S102で、制御部CNTは、不図示の型搬送機構を制御して型を搬入する。搬入された型は型チャックMCによって保持される。
S103で、制御部CNTは、変形機構MAGを制御して型Mの側面に事前荷重を加える。この事前荷重は所定の初期値(デフォルト値)とする。
S104で、制御部CNTは、ディスペンサDSPを制御して基板のショット領域にインプリント材を供給する。
S105で、制御部CNTは、駆動機構DMを制御して型とショット領域に供給されたインプリント材とを接触させる。
【0031】
S106で、制御部CNTは、型とインプリント材とが接触した状態でのアライメント処理を実行する。アライメント処理において、制御部CNTは、計測部ASを用いて、ショット領域のマークSMKと型のマークMMKを同時に観察することで、基板と型との相対位置ずれ(重ね合わせ誤差)を検出する。制御部CNTは、例えば、検出された相対位置ずれが低減されるように基板駆動機構SDMを制御する。また、アライメント処理は、相対位置ずれが低減されるように変形機構MAGにより型のパターン領域を変形(補正)させることも含む。例えば、S1061では、変形機構MAGを制御することにより、倍率以外に、並進、回転などの重ね合わせ誤差が補正されうる。また、S1062では、高次成分の重ね合わせ誤差が補正されうる。

══════

課題 A :: インプリント処理の抜粋から、「S106で、制御部CNTは、型と」で始まる段落を選び、主な事実を残して箇条書きにまとめよ。
本文と記録は、それぞれ別の出典から取ったものである。

══════

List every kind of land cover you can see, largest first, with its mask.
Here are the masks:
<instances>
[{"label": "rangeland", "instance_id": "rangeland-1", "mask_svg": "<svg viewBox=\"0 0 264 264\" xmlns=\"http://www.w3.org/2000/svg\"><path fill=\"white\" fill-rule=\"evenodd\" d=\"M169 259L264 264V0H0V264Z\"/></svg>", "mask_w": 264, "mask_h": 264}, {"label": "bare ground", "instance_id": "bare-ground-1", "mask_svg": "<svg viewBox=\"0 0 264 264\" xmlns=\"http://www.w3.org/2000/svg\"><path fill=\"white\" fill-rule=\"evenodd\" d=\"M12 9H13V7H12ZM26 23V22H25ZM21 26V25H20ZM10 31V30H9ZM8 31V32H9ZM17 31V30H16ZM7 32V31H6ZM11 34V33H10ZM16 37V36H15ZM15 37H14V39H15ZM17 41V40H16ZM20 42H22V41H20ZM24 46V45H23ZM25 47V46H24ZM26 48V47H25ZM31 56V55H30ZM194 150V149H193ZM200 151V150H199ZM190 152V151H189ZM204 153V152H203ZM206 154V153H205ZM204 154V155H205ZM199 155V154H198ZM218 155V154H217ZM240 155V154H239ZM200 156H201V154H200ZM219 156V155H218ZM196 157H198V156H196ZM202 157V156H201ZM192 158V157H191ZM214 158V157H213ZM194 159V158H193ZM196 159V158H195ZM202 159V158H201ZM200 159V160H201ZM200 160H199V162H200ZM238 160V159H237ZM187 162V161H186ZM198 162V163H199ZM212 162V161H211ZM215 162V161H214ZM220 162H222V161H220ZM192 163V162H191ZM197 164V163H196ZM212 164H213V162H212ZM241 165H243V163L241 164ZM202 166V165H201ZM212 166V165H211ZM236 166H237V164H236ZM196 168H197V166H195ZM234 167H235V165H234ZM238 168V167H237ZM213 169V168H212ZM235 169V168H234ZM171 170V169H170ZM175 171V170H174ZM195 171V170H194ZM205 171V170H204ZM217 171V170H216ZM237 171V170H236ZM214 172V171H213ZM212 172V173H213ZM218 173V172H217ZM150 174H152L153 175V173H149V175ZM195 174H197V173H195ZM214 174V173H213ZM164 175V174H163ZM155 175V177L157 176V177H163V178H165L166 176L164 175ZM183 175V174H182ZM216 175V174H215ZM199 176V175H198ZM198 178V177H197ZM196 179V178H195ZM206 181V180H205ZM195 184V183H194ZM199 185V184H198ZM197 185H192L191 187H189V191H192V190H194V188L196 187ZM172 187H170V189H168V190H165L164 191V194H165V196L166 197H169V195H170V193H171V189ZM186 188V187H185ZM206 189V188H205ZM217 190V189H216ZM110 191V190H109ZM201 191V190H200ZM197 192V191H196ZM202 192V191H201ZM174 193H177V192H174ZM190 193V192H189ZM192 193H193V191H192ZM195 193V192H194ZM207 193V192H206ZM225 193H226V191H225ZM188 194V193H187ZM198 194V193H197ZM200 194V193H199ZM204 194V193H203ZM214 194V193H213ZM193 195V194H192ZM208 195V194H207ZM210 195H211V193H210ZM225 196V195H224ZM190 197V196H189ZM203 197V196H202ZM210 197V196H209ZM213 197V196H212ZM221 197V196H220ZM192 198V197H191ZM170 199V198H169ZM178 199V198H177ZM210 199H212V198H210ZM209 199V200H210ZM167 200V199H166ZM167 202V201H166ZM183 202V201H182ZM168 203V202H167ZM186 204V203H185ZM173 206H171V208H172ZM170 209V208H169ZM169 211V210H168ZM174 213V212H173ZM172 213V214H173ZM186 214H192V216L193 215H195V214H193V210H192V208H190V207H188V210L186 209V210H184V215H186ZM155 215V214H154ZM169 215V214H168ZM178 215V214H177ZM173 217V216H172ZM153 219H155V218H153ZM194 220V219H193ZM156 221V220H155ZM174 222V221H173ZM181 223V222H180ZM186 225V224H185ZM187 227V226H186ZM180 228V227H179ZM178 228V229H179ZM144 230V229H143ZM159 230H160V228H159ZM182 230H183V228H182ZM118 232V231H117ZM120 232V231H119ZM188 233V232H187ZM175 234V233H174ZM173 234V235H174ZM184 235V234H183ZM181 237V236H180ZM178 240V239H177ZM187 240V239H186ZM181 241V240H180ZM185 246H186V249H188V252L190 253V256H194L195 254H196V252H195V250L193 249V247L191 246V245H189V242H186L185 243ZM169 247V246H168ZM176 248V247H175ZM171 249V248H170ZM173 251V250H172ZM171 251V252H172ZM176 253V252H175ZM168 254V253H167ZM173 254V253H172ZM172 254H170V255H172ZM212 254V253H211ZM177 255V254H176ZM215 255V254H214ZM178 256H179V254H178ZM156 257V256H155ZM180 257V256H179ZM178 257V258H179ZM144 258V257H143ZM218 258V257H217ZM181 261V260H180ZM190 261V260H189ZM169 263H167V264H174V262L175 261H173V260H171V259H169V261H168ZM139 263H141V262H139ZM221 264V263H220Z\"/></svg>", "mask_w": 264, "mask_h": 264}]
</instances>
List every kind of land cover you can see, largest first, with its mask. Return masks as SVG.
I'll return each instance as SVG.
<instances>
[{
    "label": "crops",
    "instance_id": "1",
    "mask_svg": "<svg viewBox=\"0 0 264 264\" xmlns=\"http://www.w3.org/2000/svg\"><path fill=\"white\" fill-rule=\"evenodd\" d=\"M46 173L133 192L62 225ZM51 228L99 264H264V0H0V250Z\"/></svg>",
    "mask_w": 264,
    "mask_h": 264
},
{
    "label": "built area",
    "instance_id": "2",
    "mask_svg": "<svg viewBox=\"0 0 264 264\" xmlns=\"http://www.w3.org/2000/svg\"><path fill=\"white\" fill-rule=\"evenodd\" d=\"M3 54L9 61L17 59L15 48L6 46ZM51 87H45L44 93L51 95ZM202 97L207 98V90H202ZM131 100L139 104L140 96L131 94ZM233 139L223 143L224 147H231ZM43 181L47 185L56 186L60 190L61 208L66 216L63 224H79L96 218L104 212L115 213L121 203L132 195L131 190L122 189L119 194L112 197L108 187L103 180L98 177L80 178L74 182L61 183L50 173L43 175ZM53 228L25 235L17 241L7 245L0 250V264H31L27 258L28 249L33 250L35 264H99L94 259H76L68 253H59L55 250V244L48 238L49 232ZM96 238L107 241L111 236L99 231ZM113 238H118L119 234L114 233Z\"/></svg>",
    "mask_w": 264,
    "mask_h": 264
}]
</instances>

══════

課題 B :: 記録の中で文字列「with」を含む行の数を数え、その数だけを答えよ。大文字と小文字は区別する。

解答 A ::
- S106で、制御部CNTは、型とインプリント材が接触した状態でアライメント処理を行う。
- 計測部ASでショット領域のマークSMKと型のマークMMKを同時に観察し、基板と型の相対位置ずれ(重ね合わせ誤差)を検出する。
- 例えば、検出した相対位置ずれが減るように基板駆動機構SDMを制御する。
- 相対位置ずれを減らすため、変形機構MAGで型のパターン領域を変形(補正)させることも含む。
- 例えばS1061では、変形機構MAGを制御して、倍率以外に並進、回転などの重ね合わせ誤差を補正しうる。
- S1062では、高次成分の重ね合わせ誤差を補正しうる。

解答 B :: 2